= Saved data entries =
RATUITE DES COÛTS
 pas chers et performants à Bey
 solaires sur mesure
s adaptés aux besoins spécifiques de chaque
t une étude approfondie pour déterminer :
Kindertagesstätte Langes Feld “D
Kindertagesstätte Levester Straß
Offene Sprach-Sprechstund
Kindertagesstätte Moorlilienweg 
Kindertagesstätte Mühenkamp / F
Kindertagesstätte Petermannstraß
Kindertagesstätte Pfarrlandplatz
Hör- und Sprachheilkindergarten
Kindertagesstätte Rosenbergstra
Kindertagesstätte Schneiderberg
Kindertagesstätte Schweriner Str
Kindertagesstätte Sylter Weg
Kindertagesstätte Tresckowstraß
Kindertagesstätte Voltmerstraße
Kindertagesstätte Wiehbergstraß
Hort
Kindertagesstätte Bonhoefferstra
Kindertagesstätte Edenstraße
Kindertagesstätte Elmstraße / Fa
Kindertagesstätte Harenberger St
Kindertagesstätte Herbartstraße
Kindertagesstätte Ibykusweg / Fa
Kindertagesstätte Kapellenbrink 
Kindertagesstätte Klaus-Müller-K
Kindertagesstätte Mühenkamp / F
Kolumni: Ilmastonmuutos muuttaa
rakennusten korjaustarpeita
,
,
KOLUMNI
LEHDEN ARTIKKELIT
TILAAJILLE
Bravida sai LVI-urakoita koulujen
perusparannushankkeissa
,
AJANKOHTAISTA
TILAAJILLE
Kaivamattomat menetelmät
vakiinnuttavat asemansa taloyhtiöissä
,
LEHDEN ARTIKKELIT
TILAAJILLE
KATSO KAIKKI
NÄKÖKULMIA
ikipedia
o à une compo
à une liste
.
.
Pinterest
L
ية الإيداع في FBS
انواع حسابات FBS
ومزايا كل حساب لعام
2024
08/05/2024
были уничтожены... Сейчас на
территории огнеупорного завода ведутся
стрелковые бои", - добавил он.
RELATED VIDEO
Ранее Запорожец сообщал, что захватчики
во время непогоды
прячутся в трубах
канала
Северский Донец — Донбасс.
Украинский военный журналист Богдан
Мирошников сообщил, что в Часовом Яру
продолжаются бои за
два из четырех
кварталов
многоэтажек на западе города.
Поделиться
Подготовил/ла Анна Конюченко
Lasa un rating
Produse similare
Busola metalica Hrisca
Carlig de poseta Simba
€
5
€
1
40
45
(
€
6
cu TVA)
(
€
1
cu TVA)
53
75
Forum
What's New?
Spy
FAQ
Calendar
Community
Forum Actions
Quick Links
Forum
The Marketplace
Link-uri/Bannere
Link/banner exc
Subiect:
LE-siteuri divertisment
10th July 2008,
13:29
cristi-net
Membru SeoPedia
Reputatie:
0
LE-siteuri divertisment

--

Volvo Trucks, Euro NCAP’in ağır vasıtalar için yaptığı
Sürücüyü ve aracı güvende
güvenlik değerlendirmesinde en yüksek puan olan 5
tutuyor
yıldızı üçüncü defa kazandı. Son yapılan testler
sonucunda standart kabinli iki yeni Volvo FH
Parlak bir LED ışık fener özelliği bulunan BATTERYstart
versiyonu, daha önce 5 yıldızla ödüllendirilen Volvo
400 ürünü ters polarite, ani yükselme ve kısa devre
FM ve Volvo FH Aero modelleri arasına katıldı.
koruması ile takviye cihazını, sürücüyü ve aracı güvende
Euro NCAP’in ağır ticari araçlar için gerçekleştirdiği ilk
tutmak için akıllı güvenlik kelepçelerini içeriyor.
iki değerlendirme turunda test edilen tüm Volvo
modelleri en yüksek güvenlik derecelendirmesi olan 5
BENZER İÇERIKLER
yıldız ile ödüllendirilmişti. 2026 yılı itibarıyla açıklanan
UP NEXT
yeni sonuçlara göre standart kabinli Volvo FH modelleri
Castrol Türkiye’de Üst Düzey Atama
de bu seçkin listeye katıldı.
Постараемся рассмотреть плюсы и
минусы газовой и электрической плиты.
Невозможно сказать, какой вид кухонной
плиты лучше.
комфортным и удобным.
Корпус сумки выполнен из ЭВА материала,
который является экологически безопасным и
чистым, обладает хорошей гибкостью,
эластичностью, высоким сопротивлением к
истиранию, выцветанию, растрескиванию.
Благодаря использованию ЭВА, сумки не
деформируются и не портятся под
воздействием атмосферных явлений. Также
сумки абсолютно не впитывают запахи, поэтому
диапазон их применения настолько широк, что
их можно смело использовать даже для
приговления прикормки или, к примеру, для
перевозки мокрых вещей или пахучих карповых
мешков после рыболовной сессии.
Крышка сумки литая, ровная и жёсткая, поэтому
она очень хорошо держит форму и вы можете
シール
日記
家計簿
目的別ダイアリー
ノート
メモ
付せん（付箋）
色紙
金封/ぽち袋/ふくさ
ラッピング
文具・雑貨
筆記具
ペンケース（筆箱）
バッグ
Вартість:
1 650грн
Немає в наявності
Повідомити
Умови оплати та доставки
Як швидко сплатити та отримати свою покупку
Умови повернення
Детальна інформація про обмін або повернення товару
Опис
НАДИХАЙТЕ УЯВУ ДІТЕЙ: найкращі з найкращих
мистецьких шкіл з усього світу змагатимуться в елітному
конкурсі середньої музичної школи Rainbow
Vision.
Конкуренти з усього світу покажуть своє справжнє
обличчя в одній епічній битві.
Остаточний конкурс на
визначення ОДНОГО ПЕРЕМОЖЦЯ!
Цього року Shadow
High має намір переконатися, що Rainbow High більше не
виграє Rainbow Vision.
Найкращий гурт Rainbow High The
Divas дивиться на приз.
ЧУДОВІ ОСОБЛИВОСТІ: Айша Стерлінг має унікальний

= Task directions =
Place each line of the records in the stretch from the line containing "Volvo Trucks, Euro" through the line containing "Постараемся рассмотреть плюсы и", both included, into a Markdown table with the columns Row and Line. Number the rows in order and omit any blank lines.

= Answer space =
| Row | Line |
|---|---|
| 1 | Volvo Trucks, Euro NCAP’in ağır vasıtalar için yaptığı |
| 2 | Sürücüyü ve aracı güvende |
| 3 | güvenlik değerlendirmesinde en yüksek puan olan 5 |
| 4 | tutuyor |
| 5 | yıldızı üçüncü defa kazandı. Son yapılan testler |
| 6 | sonucunda standart kabinli iki yeni Volvo FH |
| 7 | Parlak bir LED ışık fener özelliği bulunan BATTERYstart |
| 8 | versiyonu, daha önce 5 yıldızla ödüllendirilen Volvo |
| 9 | 400 ürünü ters polarite, ani yükselme ve kısa devre |
| 10 | FM ve Volvo FH Aero modelleri arasına katıldı. |
| 11 | koruması ile takviye cihazını, sürücüyü ve aracı güvende |
| 12 | Euro NCAP’in ağır ticari araçlar için gerçekleştirdiği ilk |
| 13 | tutmak için akıllı güvenlik kelepçelerini içeriyor. |
| 14 | iki değerlendirme turunda test edilen tüm Volvo |
| 15 | modelleri en yüksek güvenlik derecelendirmesi olan 5 |
| 16 | BENZER İÇERIKLER |
| 17 | yıldız ile ödüllendirilmişti. 2026 yılı itibarıyla açıklanan |
| 18 | UP NEXT |
| 19 | yeni sonuçlara göre standart kabinli Volvo FH modelleri |
| 20 | Castrol Türkiye’de Üst Düzey Atama |
| 21 | de bu seçkin listeye katıldı. |
| 22 | Постараемся рассмотреть плюсы и |